Posted at 3:01 PM, Nov 03, 2020
and last updated 2020-11-03 15:01:00-05

As millions of Americans head to the polls today for the last day of voting, a group of artists has been deployed to help them pass the time.

With a strum of her bow, violinist Paula Johannessen is off.

“Some poll workers were really excited, too, that they were just happy to hear music,” said Johannessen.

But today, her performance is dedicated to the American voter.

“I played a lot of Irish music so far, and I'll continue to some jigs reels and waltzes,” she said.

It’s called Play for the Vote, a non-partisan effort by artists and performers to bring music to the ballot box.

“It's nice to remind people that we are still here, we're still performing, we're still here to share what we have with everybody,” explained Johannessen.

Boston-based cellist Mike Block came up with the idea after the contentious first presidential debate.

“I was just kind of thinking about what the candidates were saying about, not just who you should vote for, but the stress around the process of voting itself,” said Block.

With long lines, health concerns, and the fate of the country hanging in the balance, Block decided musicians could help ease the anxiety.

“I think it's also this is going to serve a very important need for audiences, said Block.
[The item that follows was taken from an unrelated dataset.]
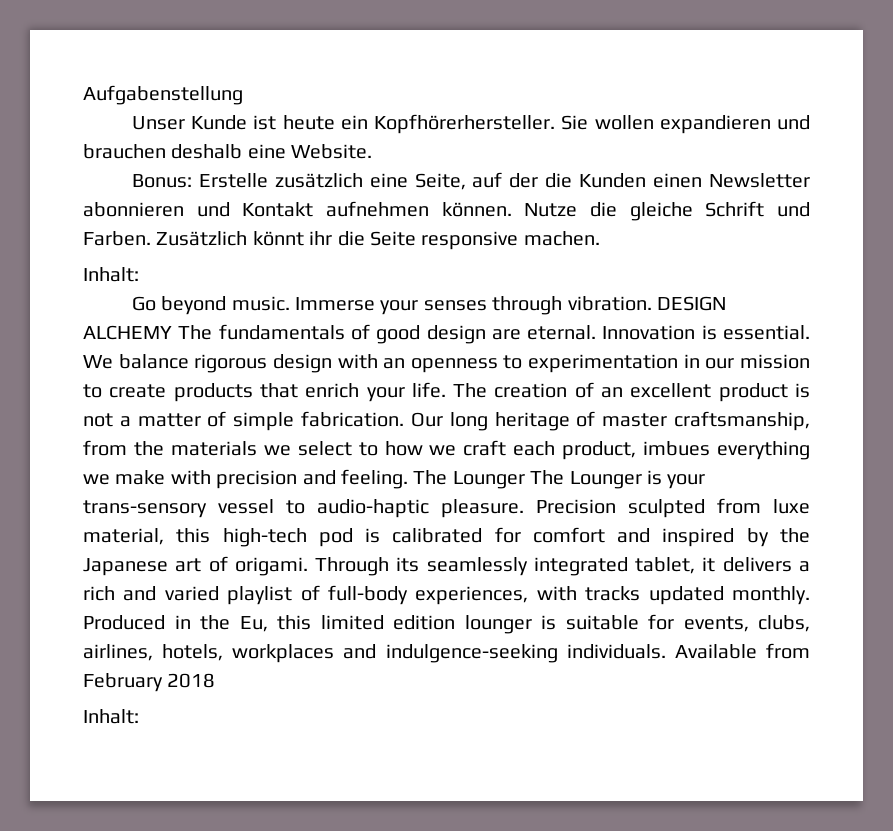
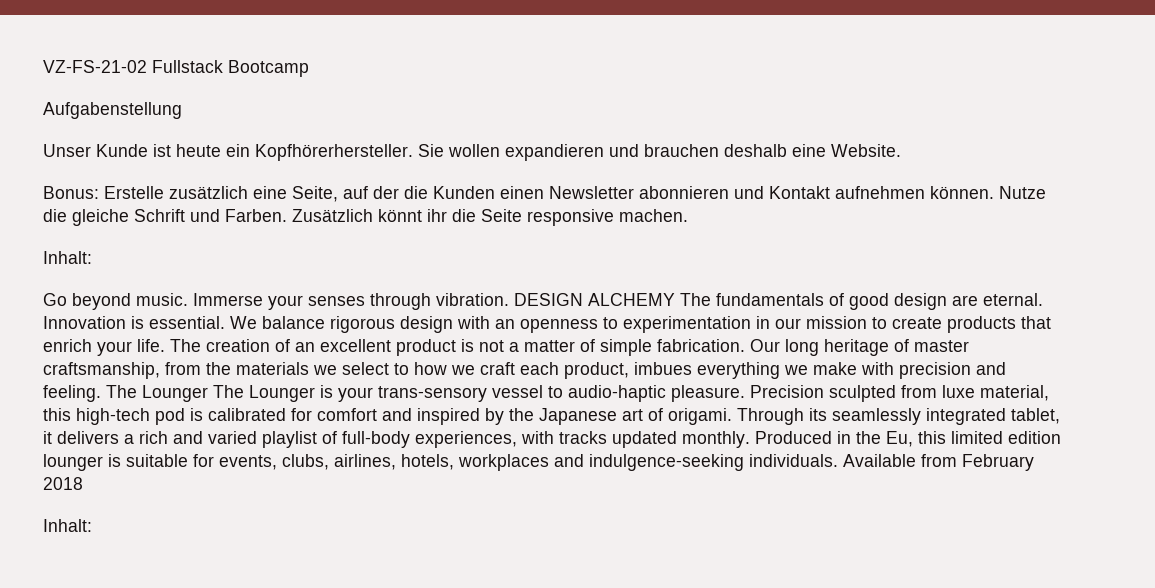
(83, 95) none -> [43,60,309,77] VZ-FS-21-02 Fullstack Bootcamp //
“Music has this unique power to create shared unifying experiences and we haven't really had that this year.”

He recruited 600 musicians to perform classical, folk, bluegrass, jazz, rock and more without a political leaning. They will play in 48 states and the District of Columbia. All of it is for voters stuck in long lines, fulfilling their civic duty.

“It's always been a melting pot of music, as well as cultures here, and it's really cool just to be able to communicate with anyone anywhere through music,” said Johannessen.

“I think encountering this at a voting location is really going to remind people of the culture and all of the things that bring us together in society,” said Block.

It’s a good reminder of what we have in common today, no matter who we vote for.